Material for this exercise -
»»

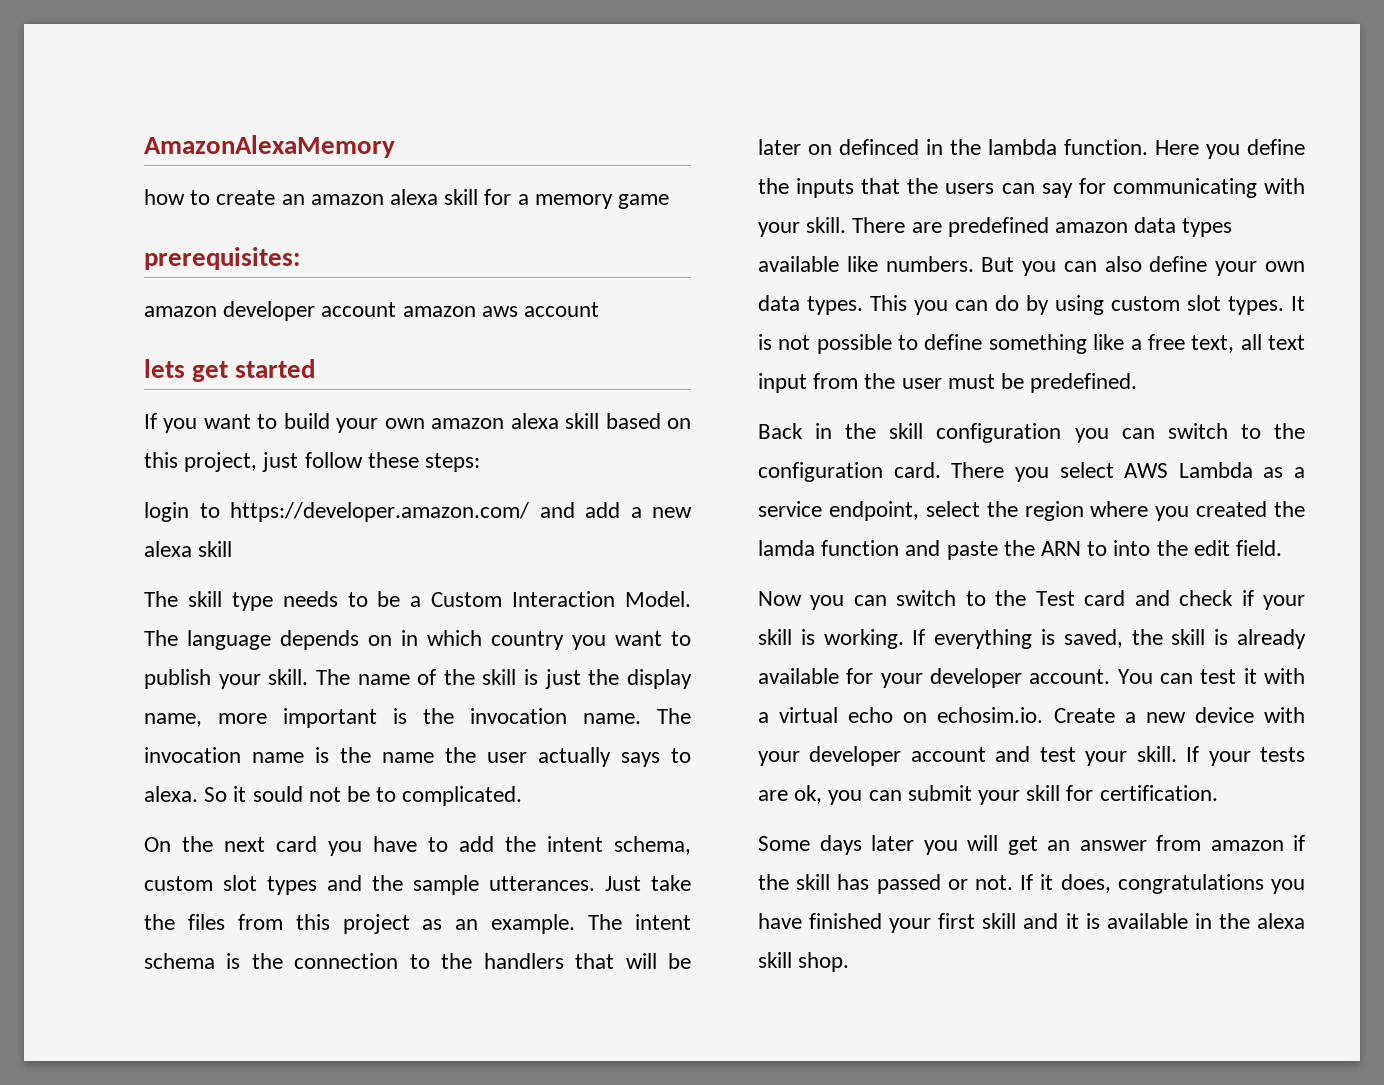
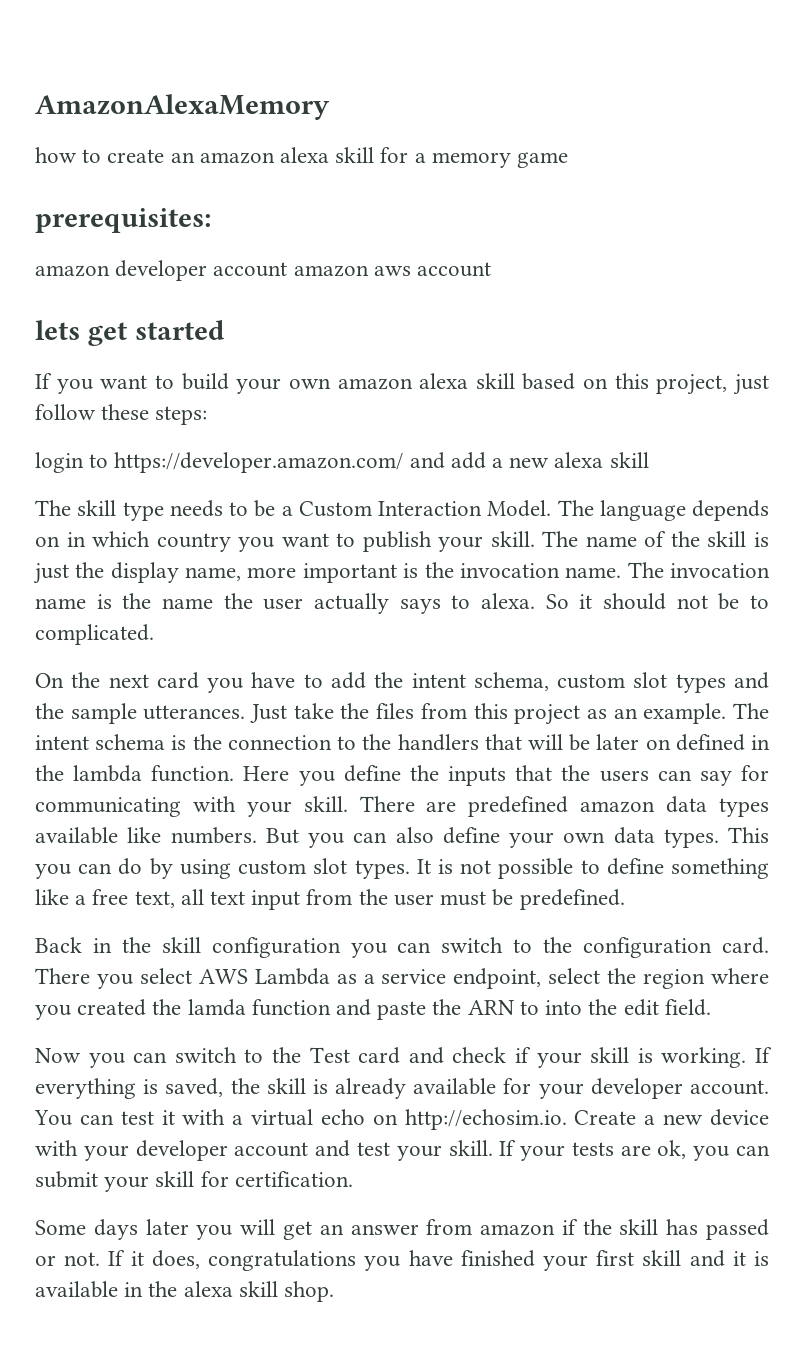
[252,786,303,802] sould -> [603,593,666,610] should
[839,139,919,155] definced -> [675,734,745,751] defined
[937,707,1044,723] echosim.io. -> [404,1109,567,1130] http://echosim.io.

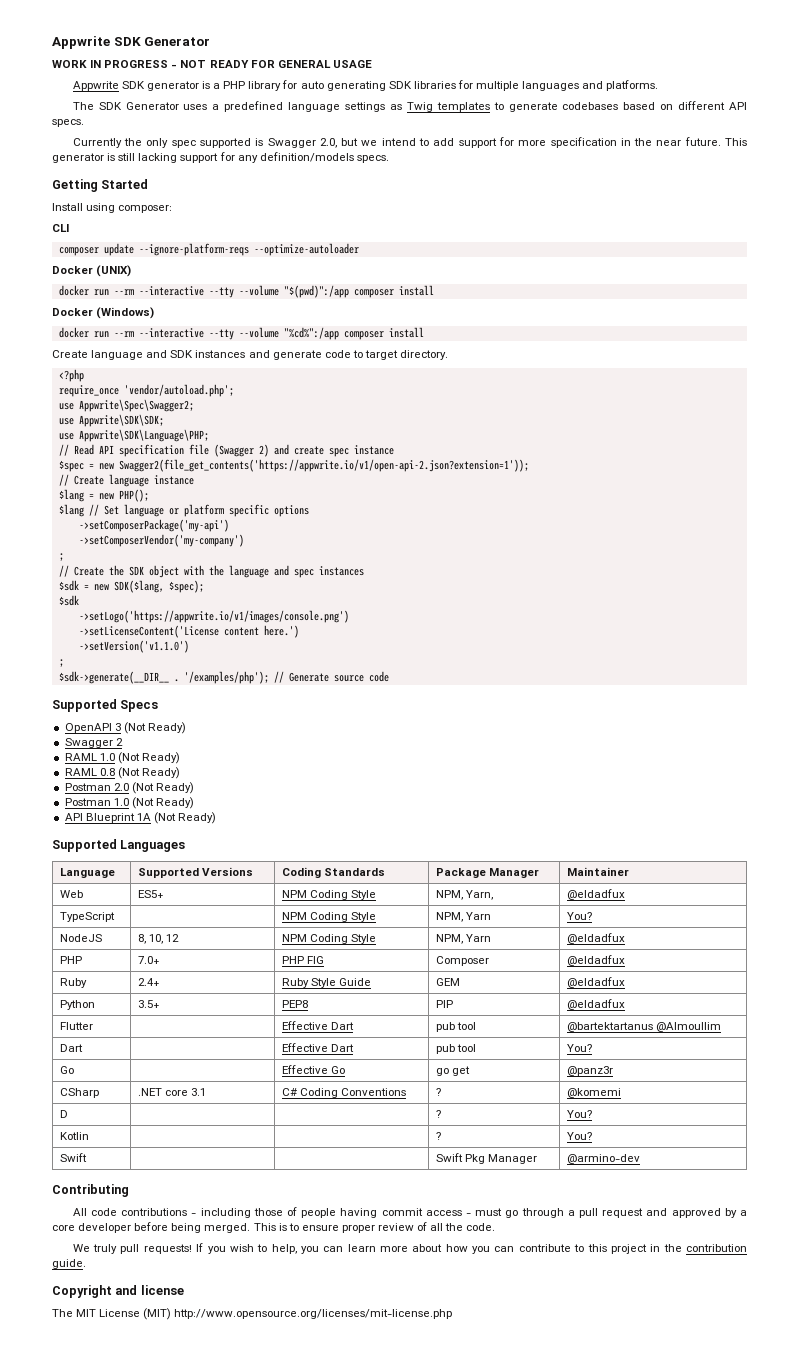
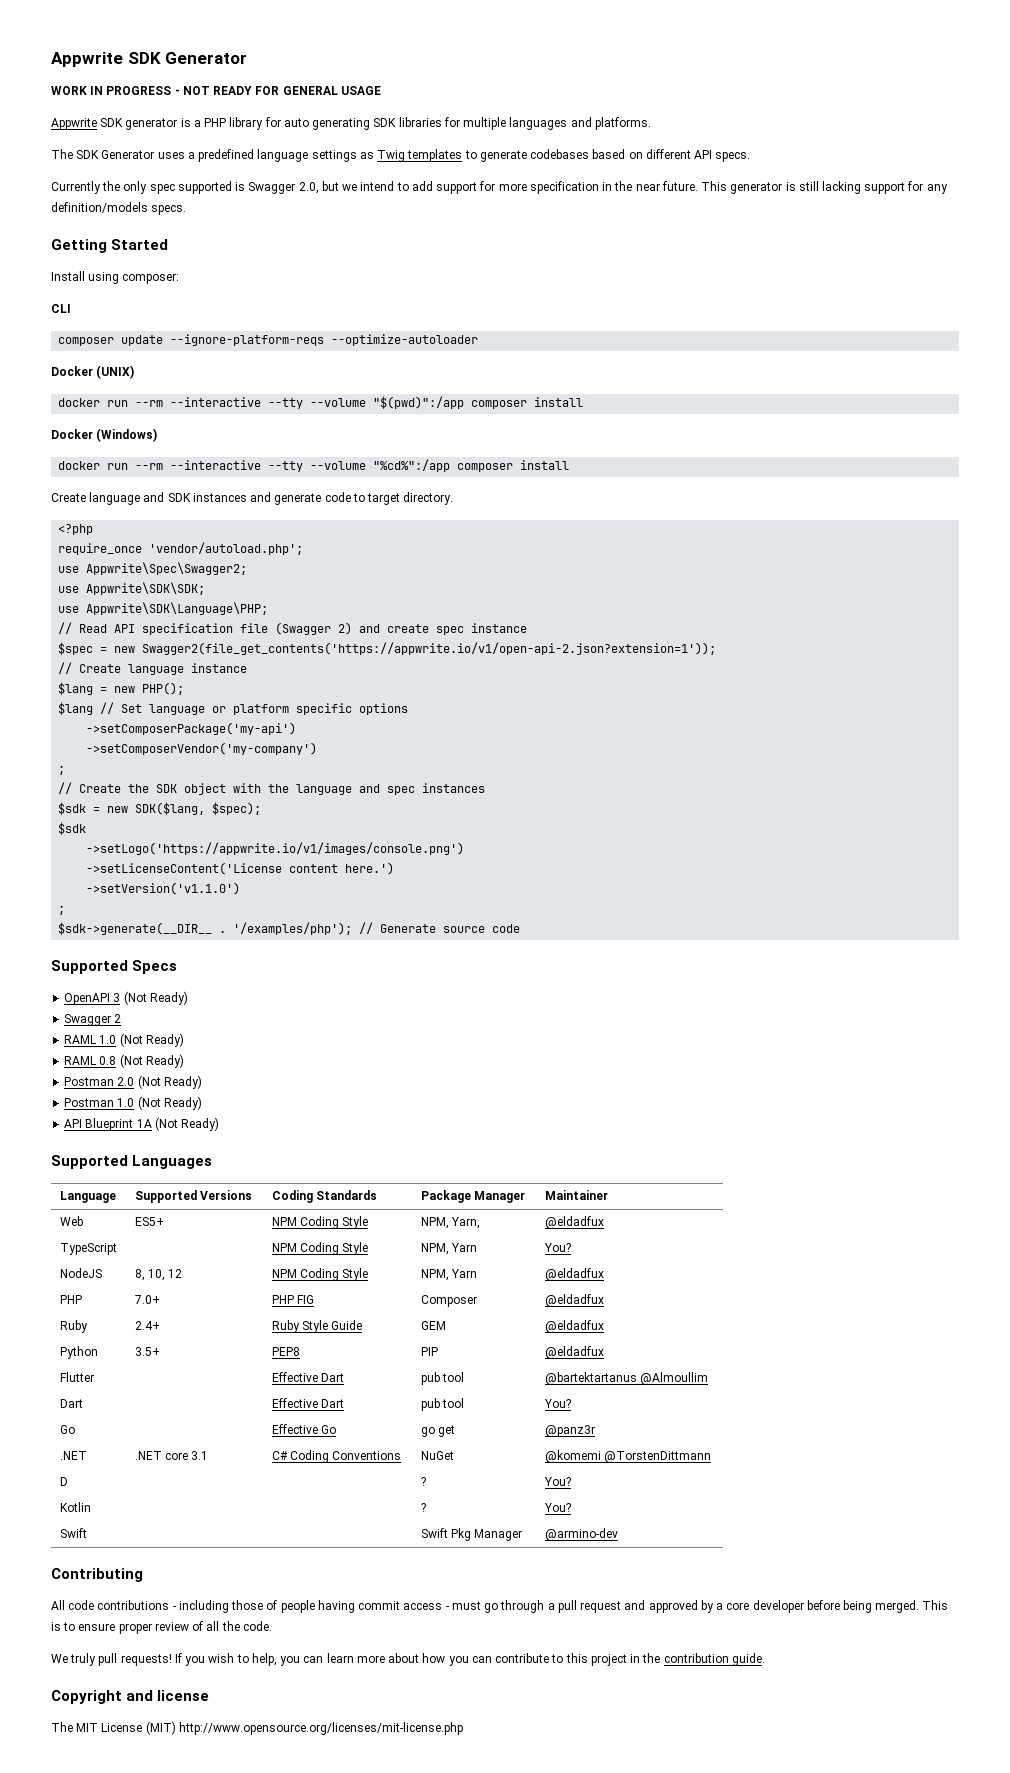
[60,1088,100,1098] CSharp -> [59,1451,87,1460] .NET
[436,1088,442,1096] ? -> [420,1451,454,1460] NuGet
(622, 1093) none -> [603,1451,711,1463] @TorstenDittmann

««

Problem statement -
The required output is an exact retyping of the lines from the one that contains "[436,1088,442,1096] ? ->" through the last line of the material above.

Answer section -
[436,1088,442,1096] ? -> [420,1451,454,1460] NuGet
(622, 1093) none -> [603,1451,711,1463] @TorstenDittmann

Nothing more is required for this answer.